I wonder how anti-psych withdrawal compares. Having to stop Seroquel cold turkey caused the worst 2 weeks of my life.


----------



## Noca (Jun 24, 2005)

mserychic said:


> I wonder how anti-psych withdrawal compares. Having to stop Seroquel cold turkey caused the worst 2 weeks of my life.
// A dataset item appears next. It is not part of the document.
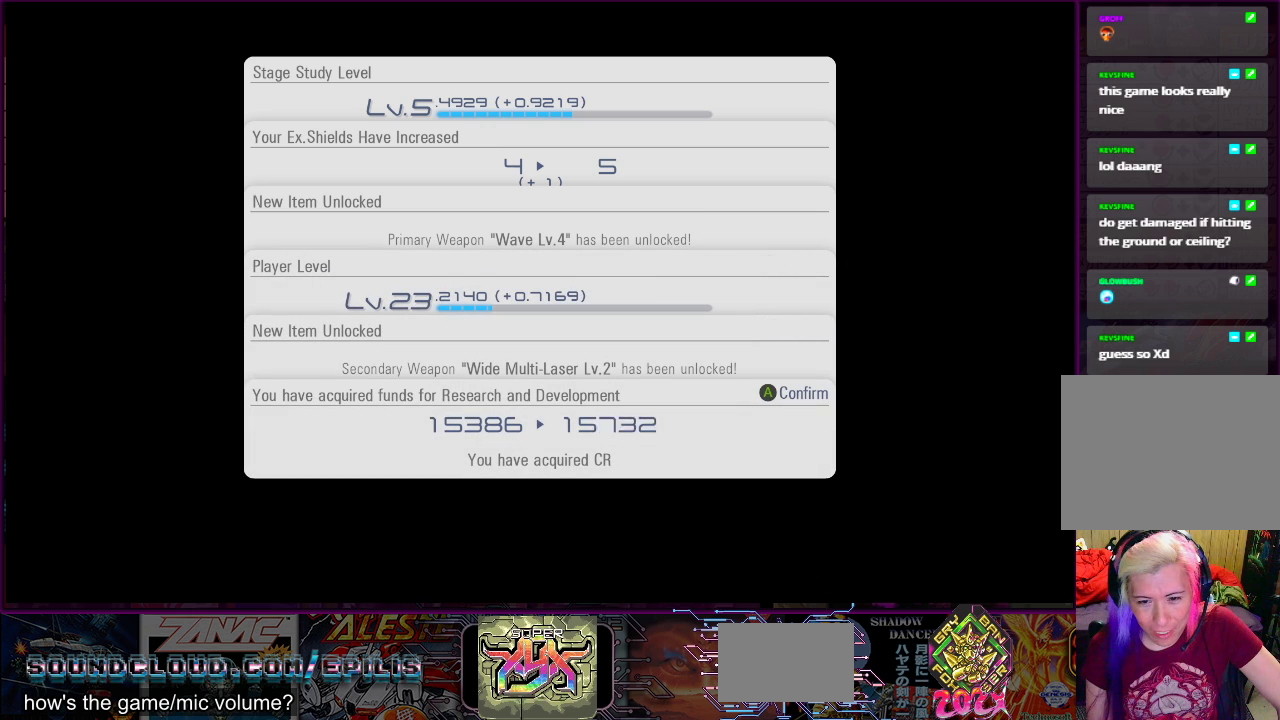
{"buttons": [], "right_stick": "center", "events": [[267, "CROSS", "down"], [367, "CROSS", "up"]]}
Withdrawing from Fentanyl was the worst 3 MONTHS of my life.


----------



## njmalibu (Nov 1, 2008)

Everyone is so different. I'm having a HELL of a time w/ Paxil after being on for 8 years. I'm back on 20mg, in pooput, and feel like crap on a daily basis (though not as bad) to slowly taper this time. 60-40-20mg was nothing. Then 2 years later (in April of 2008) I went from 20-5 in 1 1/2 months time, and felt like My brain was hit with a sledgehammer.
Noca, you have had no trouble with paxil. These meds are a real wonder


----------



## gordonjohnson008 (Nov 2, 2008)

I've withdrawn cold turkey from benzos a few times. There's no way around this one, it really sucks. The most unpleasant side effects from withdrawal are increased anxiety and vivid nightmares at night.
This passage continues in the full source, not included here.